Step 4 — Access WebUI and verify each instance

After an instance is installed:

  1. Return to AI → Agents
  2. Find the instance
  3. Click WebUI
  4. Send a short test message and confirm a valid response

Team-scale tips that prevent common failures

Based on common team deployment patterns:

  • Isolation beats complexity: prefer multiple smaller agents over one agent with too many responsibilities.
  • Plan resource ceilings early: concurrency and memory spikes are the first scaling failure modes.
  • Keep upgrades boring: upgrade in batches, verify, then roll forward.
  • Treat tokens like passwords: rotate if leaked; avoid pasting in tickets.

FAQ

Is 1Panel only for OpenClaw?

No. OpenClaw is one use case. 1Panel is a Linux server panel with an App Store for self-hosted workloads (websites, databases, containers, and more). You can use it as the operational layer for a broader stack.

Do I need one server per OpenClaw instance?

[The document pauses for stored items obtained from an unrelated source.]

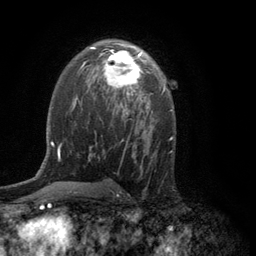
Breast MRI (dynamic contrast-enhanced), one axial slice. Position 74 of 134 along the scan axis. Cropped to one breast. Dynamic contrast-enhanced series, time point 2 of 6 at this slice position (early post-contrast). 3 T. TE 2.8 ms, TR 7.5 ms. 256 × 256 image matrix, field of view 175 × 175 mm. Female patient.
Annotated regions visible in this slice (semi-automatically segmented with operator editing):
- enhancing-tissue mask used for the functional tumour volume (all voxels passing the contrast-enhancement thresholds inside the analysis volume; usually the tumour): bounding box [x1, y1, x2, y2] px = [102, 50, 152, 96]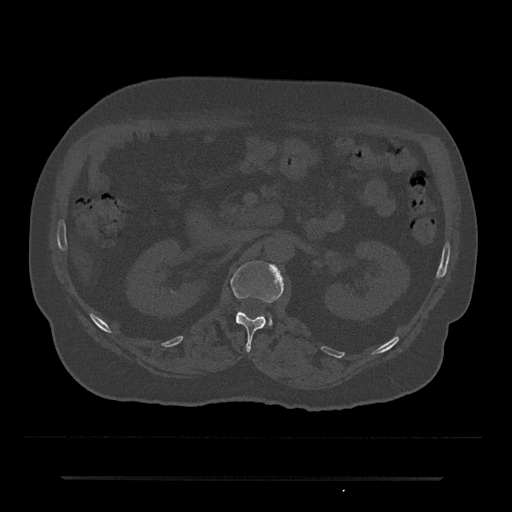
CT including the spine, one axial slice; position 59 of 797 along the scan axis; reconstruction kernel Br40s/3; 120 kVp; bone window (W 1800 / L 400 HU); 512 × 512 image matrix, field of view 437 × 437 mm. Patient: male, 69 years. Case-level facts recorded for this patient, not image findings: primary cancer: prostate.
Structures marked on this image (semi-automatically segmented with operator editing):
- L1 vertebra: bounding box <231,261,283,350> (left, top, right, bottom; pixels)
- L2 vertebra: <270,319,272,325>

Not necessarily. Many teams run multiple instances on the same server, then scale out when resource limits or isolation requirements demand it.

How do I avoid port and domain conflicts across instances?

Decide early whether you will differentiate instances by ports (simple) or by domains (cleaner for teams). For domains, create a separate website/reverse proxy per instance in 1Panel and enable HTTPS.

How do I upgrade without breaking all instances at once?

Upgrade in small batches: pick one instance, upgrade, verify WebUI and core workflows, then proceed. Keep a clear version policy so instances do not drift unexpectedly.

What is the safest backup strategy for multiple instances?

Back up before upgrades and before large configuration changes. Keep restore steps documented so you can recover a single instance without touching others.

How should teams manage API keys and tokens per instance?

Treat tokens like passwords: store them in a team password manager, avoid sharing in tickets, and rotate when access changes. If different departments have different budgets or policies, use separate model provider accounts.

Can I put each instance behind HTTPS?

Yes. Use 1Panel websites/reverse proxy to bind a domain for each instance, then enable HTTPS (recommended) so users do not access WebUI over plain HTTP.